Chunk-level margolus neighborhoods
Falling sands performance
When we are thinking about how to push falling sands to its limits, we have 2 priorities: cache friendliness and parallelism.
The first is simpler, we place cells that are close together spatially close together in memory as well, which just means... arrays! I'd go into this in more detail but that's not really the focus of this post. The short of it:
- 4096 element arrays (64x64 in 2d, 16x16x16 in 3d) seemed to be the sweet spot of linearization (2d/3d points -> index) performance and cache locality for modern hardware. You can tile these together to make "chunks", so you can simulate larger grids. If you want really large grids you'll need to start looking into sparse voxel quad/octrees or my favorite: 64trees (trees that are 4-ary instead of 2-ary, so you have 64 children instead of 8 per node, this gives you half the depth in the tree and improves cache locality when traversing).
- Morton/Z-order encoding, while overall putting cells closer to their neighbors, is shot down by the overhead of calculating the index, even while using special instructions like pdep/pext (not true on GPUs though!).
Instead we are going to be looking into ways we segment up this memory so that we can process it in parallel!
Parallelism
How do we break up these arrays of cells so we can throw them onto other threads?
Noita takes the approach of having 4 passes over chunks. Taking every other chunk in each direction so that there is a buffer zone of about 1/2 the size of a chunk that you can play around with on separate threads.
Atomic compare and swaps are another approach I've seen done on both the CPU and GPU. This is a non-deterministic and potentially lossy approach, but it gives more flexibility than other methods. You still need to segment up your grid into work groups but it can be done in any shape or way you'd want. Typically you might reserve a bit for each cell to indicate whether or not the cell has already been updated. I mainly don't like this due to the overhead of atomics plus the fact that it isn't deterministic, which destroys any chance of this being networked. This also seems to be a better choice on the GPU.
In this last approach we divide up the grid into a bunch of blocks and only allow each block to interact within itself. After one run you shift the blocks to overlap for the next run. This is called block cellular automata with the simplest method being margolus neighborhoods.
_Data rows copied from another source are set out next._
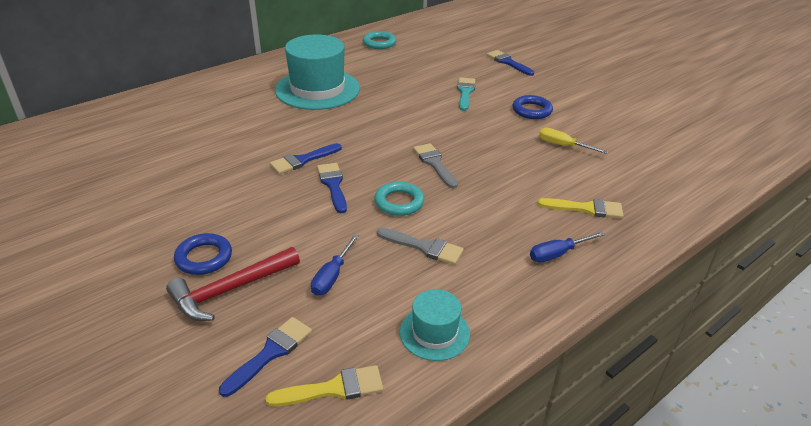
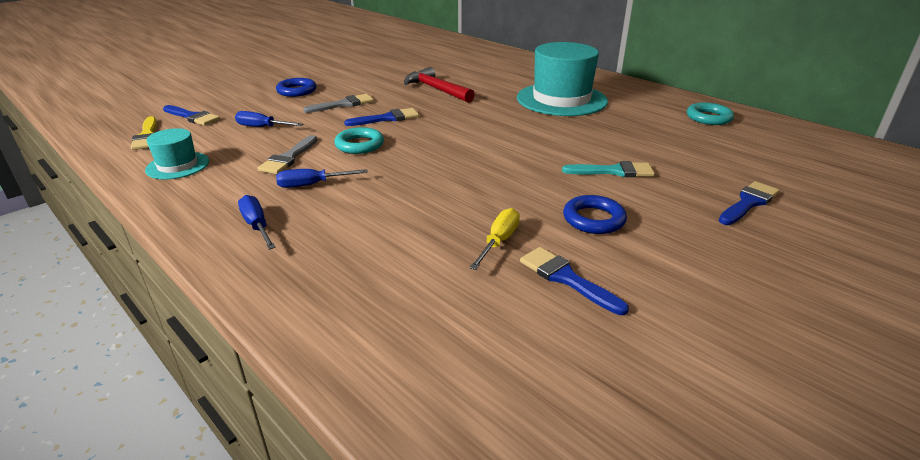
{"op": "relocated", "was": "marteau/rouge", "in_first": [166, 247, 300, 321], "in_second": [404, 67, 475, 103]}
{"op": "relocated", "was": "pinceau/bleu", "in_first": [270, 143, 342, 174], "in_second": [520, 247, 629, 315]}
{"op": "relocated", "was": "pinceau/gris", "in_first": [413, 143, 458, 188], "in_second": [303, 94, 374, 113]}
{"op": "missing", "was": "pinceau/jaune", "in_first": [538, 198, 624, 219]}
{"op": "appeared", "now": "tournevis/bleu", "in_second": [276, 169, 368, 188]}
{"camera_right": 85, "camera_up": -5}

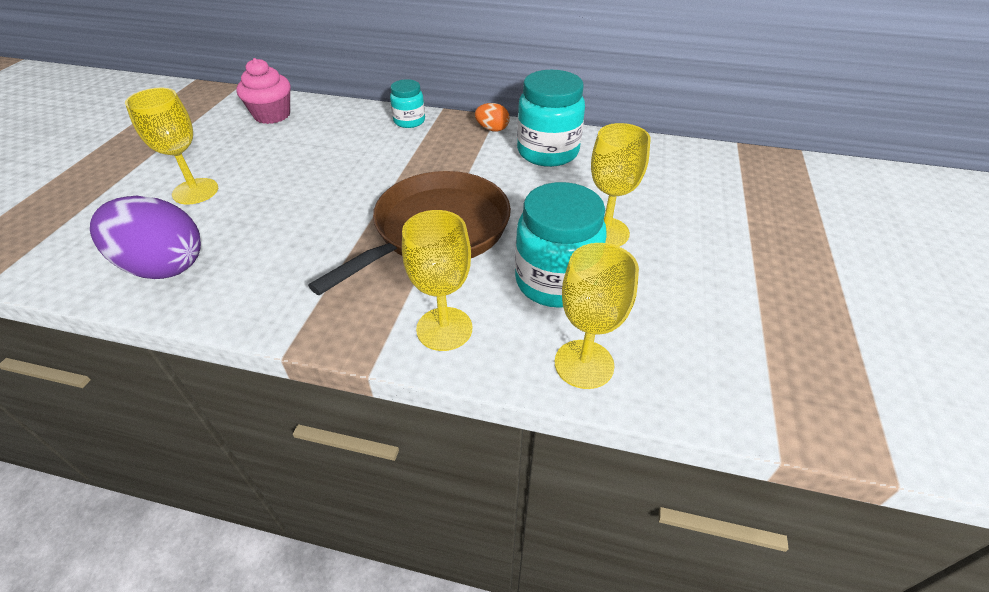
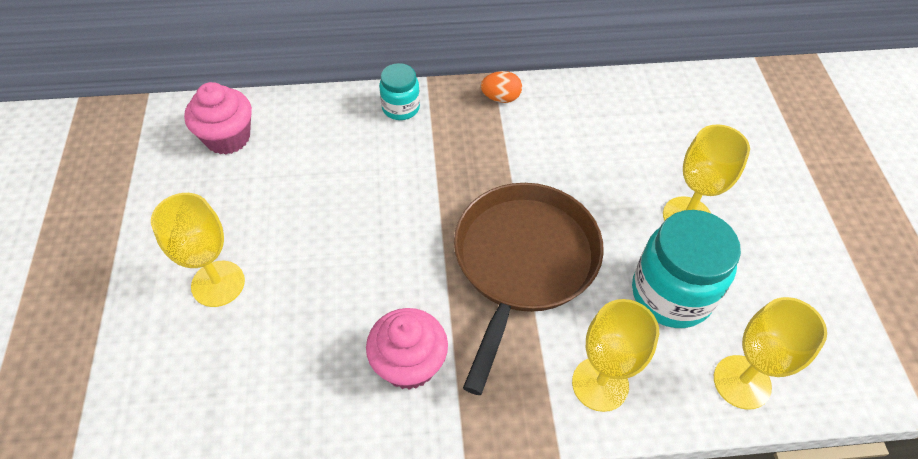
{"op": "missing", "was": "œuf/violet", "in_first": [90, 196, 201, 279]}
{"op": "missing", "was": "bocal/turquoise", "in_first": [517, 70, 585, 167]}
{"op": "appeared", "now": "muffin/rose", "in_second": [366, 308, 448, 390]}
{"camera_right": -20, "camera_up": 10}

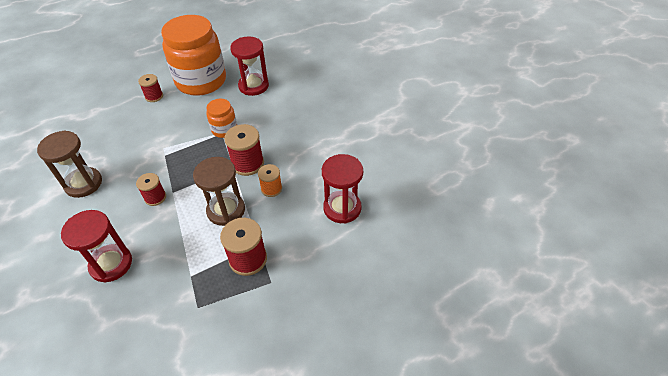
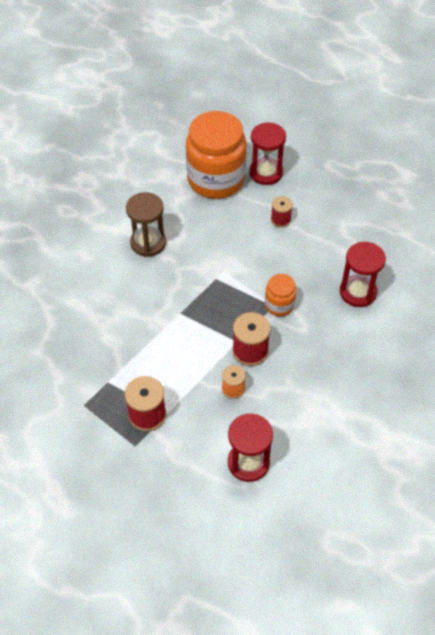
{"op": "relocated", "was": "sablier/rouge", "in_first": [61, 210, 132, 283], "in_second": [249, 122, 286, 185]}
{"op": "missing", "was": "bobine/rouge", "in_first": [136, 173, 166, 206]}
{"op": "relocated", "was": "bocal/orange", "in_first": [161, 15, 226, 96], "in_second": [186, 111, 247, 199]}
{"op": "missing", "was": "sablier/marron", "in_first": [193, 157, 245, 226]}
{"camera_right": 60, "camera_up": 5}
This sounds very similar to Noita's approach, so what's the difference?
Well, Noita only processes 1 out of 4 chunks at a time and then repeats the process again after a shift. Block cellular automata processes all blocks at the same time, which helps with reducing the overhead of using something like work stealing since we don't need to wait for the last pass to finish up.
We run into a couple of issues with margolus neighborhoods fairly fast though:
- The artifacts from the boundaries of the blocks is very evident.
- CPUs hate this. When one core writes to a piece of memory, it will evict it from all other cores' caches, leading to cache misses everywhere.
How do we fix these issues? Scale it up! Instead of 2x2 blocks of cells, we do 2x2 blocks of chunks!
This means we aren't processing data in the same cacheline (typically 64 bytes on modern CPUs) as other cores. Artifacts still exist, but will be diminished heavily, you'll only notice it with fast movement getting a bit slowed down at chunk boundaries. But we have entirely fixed our problems with thrashing the cache.
TL;DR
- Atomics are overall slower while being non-deterministic, but they are valuable for simplicity and flexibility in implementing cell types.
- Noita's approach works very well, but might be sacrificing a bit of time waiting on each pass if only one or two chunks need to be processed. Fast moving cells will be slowed down much less than margolus neighborhoods.
- Margolus neighborhoods limit how you can implement cells and destroys your cache if used on a CPU. However these issues can largely be ignored by shifting the blocks on chunks rather than cells. Artifacts are more present here than Noita's approach, mainly because the buffer zone is only 1-2 voxels wide at the block boundaries, instead of 1/2 of a chunk size.
Next steps
We have something that can fully utilize modern CPUs, now we need to cut down on the amount of work we are doing in the first place.